We write \operatorname{proj}_{\mathbf{v}} \mathbf{u}=\frac{\mathbf{v} \cdot \mathbf{u}}{\mathbf{v} \cdot \mathbf{v}} \mathbf{v} and \operatorname{orth}_{\mathbf{v}} \mathbf{u}=\mathbf{u}-\operatorname{proj}_{\mathbf{v}} \mathbf{u}.
When A\mathbf{x}=\mathbf{b} is inconsistent, \mathbf{b} is not in the column space. Least squares finds \widehat{\mathbf{x}} so that A\widehat{\mathbf{x}} is the closest point in \mathcal{C}(A) to \mathbf{b}—i.e., the projection of \mathbf{b} onto the plane \mathcal{C}(A). The residual \mathbf{b} - A\widehat{\mathbf{x}} is perpendicular to \mathcal{C}(A).
When data are not on a line, \mathbf{y} - m\mathbf{x} \neq \mathbf{0}. The vector \mathbf{y} - m\mathbf{x} is the residual vector; we minimize \|\mathbf{y} - m\mathbf{x}\|^2.
The best m minimizes \|\mathbf{y} - m\mathbf{x}\|^2. Geometrically, that happens when the residual \mathbf{y} - m\mathbf{x} is orthogonal to \mathbf{x}.
m \mathbf{x} - \mathbf{y} should be orthogonal to \mathbf{x}, so \mathbf{x} \cdot (m \mathbf{x} - \mathbf{y}) = 0.
\begin{aligned} m \mathbf{x} \cdot \mathbf{x} - \mathbf{x} \cdot \mathbf{y} &= 0 \\ m \,\mathbf{x} \cdot \mathbf{x} &= \mathbf{x} \cdot \mathbf{y} \end{aligned}
In matrix notation: \mathbf{x} \to \mathbf{A}, \mathbf{y} \to \mathbf{b}, m \to \mathbf{x}. Then \mathbf{A} \mathbf{x} = \mathbf{b} is inconsistent; the best fit satisfies
\mathbf{A}^T \mathbf{A} \mathbf{x} = \mathbf{A}^T \mathbf{b}
These are the normal equations.
When there is one predictor and one response, \mathbf{x} (the unknown) is a scalar. Write the predictor vector as \mathbf{a} and the response vector as \mathbf{b}. Then:
\mathbf{a}^T \mathbf{a}\, x = \mathbf{a}^T \mathbf{b} \quad \Rightarrow \quad x = \frac{\mathbf{a} \cdot \mathbf{b}}{\mathbf{a} \cdot \mathbf{a}}
This is the slope of the least-squares line (through the origin).

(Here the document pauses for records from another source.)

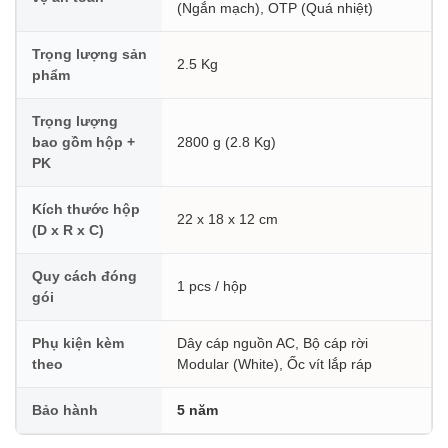
(Ngắn mạch), OTP (Quá nhiệt)
Trọng lượng sản
2.5 Kg
phẩm
Trọng lượng
bao gồm hộp +
2800 g (2.8 Kg)
PK
Kích thước hộp
22 x 18 x 12 cm
(D x R x C)
Quy cách đóng
1 pcs / hộp
gói
Phụ kiện kèm
Dây cáp nguồn AC, Bộ cáp rời
theo
Modular (White), Ốc vít lắp ráp
Bảo hành
5 năm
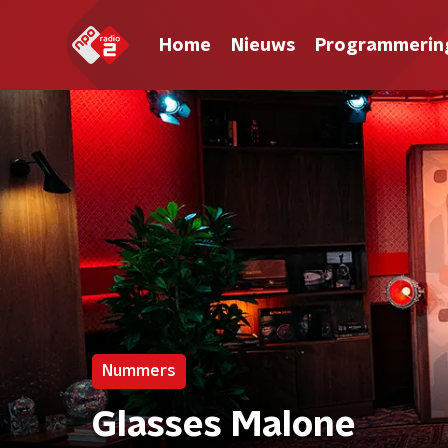
Home
Nieuws
Programmerin
Nummers
Glasses Malone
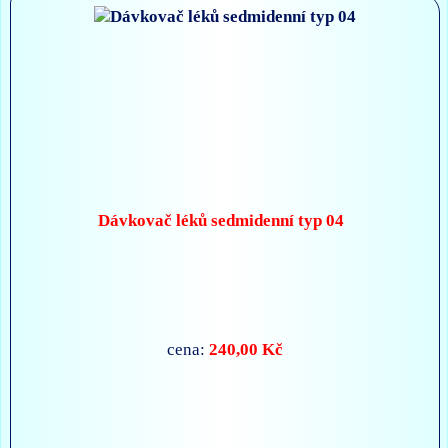
Dávkovač léků sedmidenní typ 04
240,00 Kč
cena:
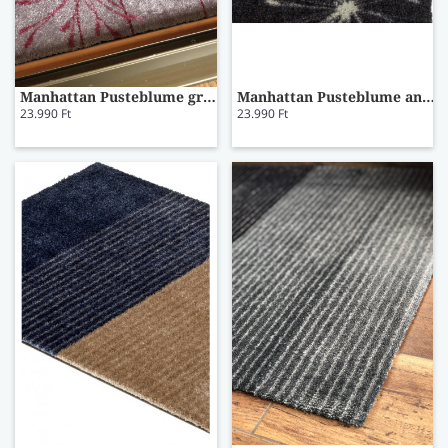
Manhattan Pusteblume grau-rose lábtörlő 50x70
Manhattan Pusteblume antra-mint lábtörlő 50x70
23.990 Ft
23.990 Ft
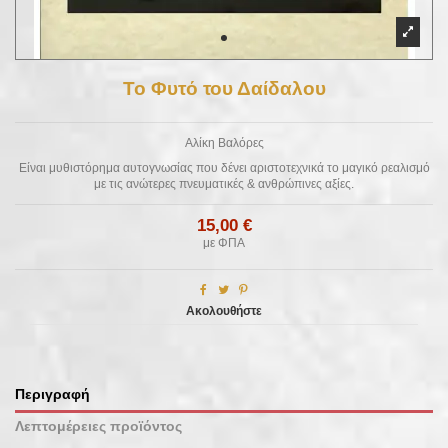
Το Φυτό του Δαίδαλου
Αλίκη Βαλόρες
Είναι μυθιστόρημα αυτογνωσίας που δένει αριστοτεχνικά το μαγικό ρεαλισμό
με τις ανώτερες πνευματικές & ανθρώπινες αξίες.
15,00 €
με ΦΠΑ
Ακολουθήστε
Περιγραφή
Λεπτομέρειες προϊόντος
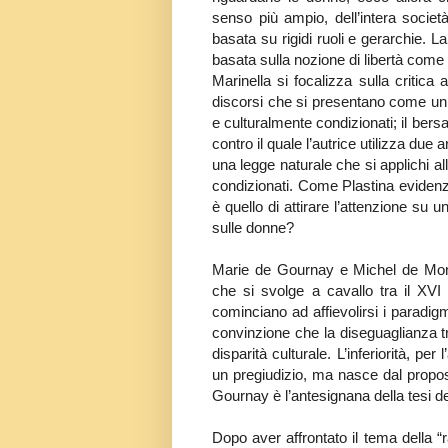
senso più ampio, dell’intera societ
basata su rigidi ruoli e gerarchie. L
basata sulla nozione di libertà come 
Marinella si focalizza sulla critica 
discorsi che si presentano come uni
e culturalmente condizionati; il bers
contro il quale l’autrice utilizza due 
una legge naturale che si applichi a
condizionati. Come Plastina evidenzi
è quello di attirare l’attenzione su
sulle donne?
Marie de Gournay e Michel de Monta
che si svolge a cavallo tra il XVI 
cominciano ad affievolirsi i paradig
convinzione che la diseguaglianza t
disparità culturale. L’inferiorità, per
un pregiudizio, ma nasce dal proposi
Gournay è l’antesignana della tesi d
Dopo aver affrontato il tema della “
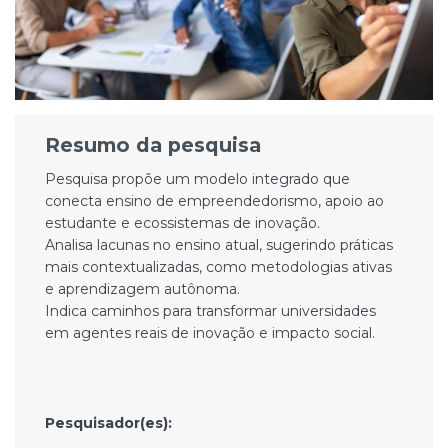
Resumo da pesquisa
Pesquisa propõe um modelo integrado que
conecta ensino de empreendedorismo, apoio ao
estudante e ecossistemas de inovação.
Analisa lacunas no ensino atual, sugerindo práticas
mais contextualizadas, como metodologias ativas
e aprendizagem autônoma.
Indica caminhos para transformar universidades
em agentes reais de inovação e impacto social.
Pesquisador(es):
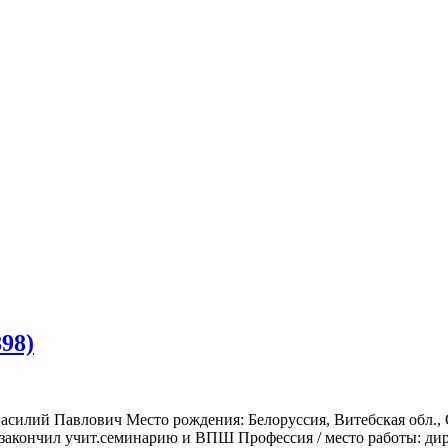
98)
асилий Павлович Место рождения: Белоруссия, Витебская обл.,
 закончил учит.семинарию и ВПШ Профессия / место работы: дир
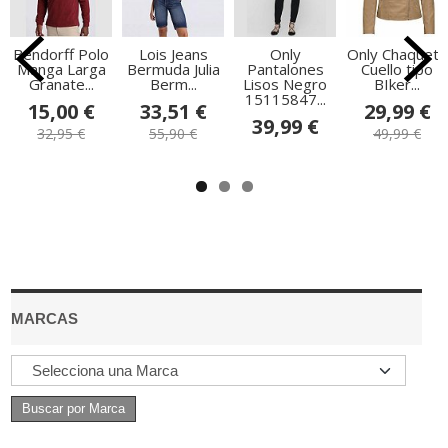
Bendorff Polo
Lois Jeans
Only
Only Chaqueta
Manga Larga
Bermuda Julia
Pantalones
Cuello tipo
Granate...
Berm...
Lisos Negro
BIker...
15115847...
15,00 €
33,51 €
29,99 €
39,99 €
32,95 €
55,90 €
49,99 €
MARCAS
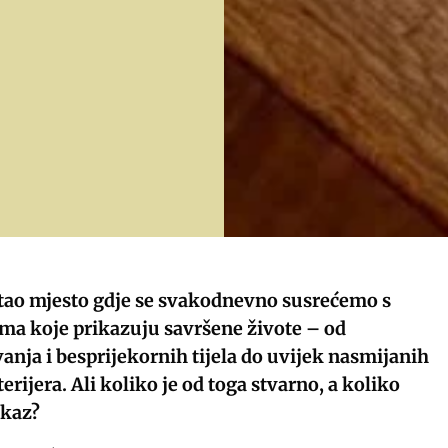
tao mjesto gdje se svakodnevno susrećemo s
ama koje prikazuju savršene živote – od
nja i besprijekornih tijela do uvijek nasmijanih
terijera. Ali koliko je od toga stvarno, a koliko
ikaz?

You have a scale that measures in unknown units. You have items of known weight approximately 2, 5, and 7 pounds. You measure the scale output and get 0.7, 2.4, and 3.2. What is the conversion factor from the scale’s units to pounds?
Set \mathbf{a}= [2,\, 5,\, 7]^T and \mathbf{b}= [0.7,\, 2.4,\, 3.2]^T. We want x such that \mathbf{a} \cdot x = \mathbf{b} (componentwise); the system is inconsistent, so we use least squares.
\mathbf{a}^T \mathbf{a}\, x = \mathbf{a}^T \mathbf{b} \quad \Rightarrow \quad x = \frac{2(0.7) + 5(2.4) + 7(3.2)}{2^2 + 5^2 + 7^2} \approx 0.459
So to convert from scale units to pounds, multiply by \approx 0.459 (i.e., scale reading \times 0.459 \approx pounds).
(Book may use the opposite convention: conversion from pounds to scale units.)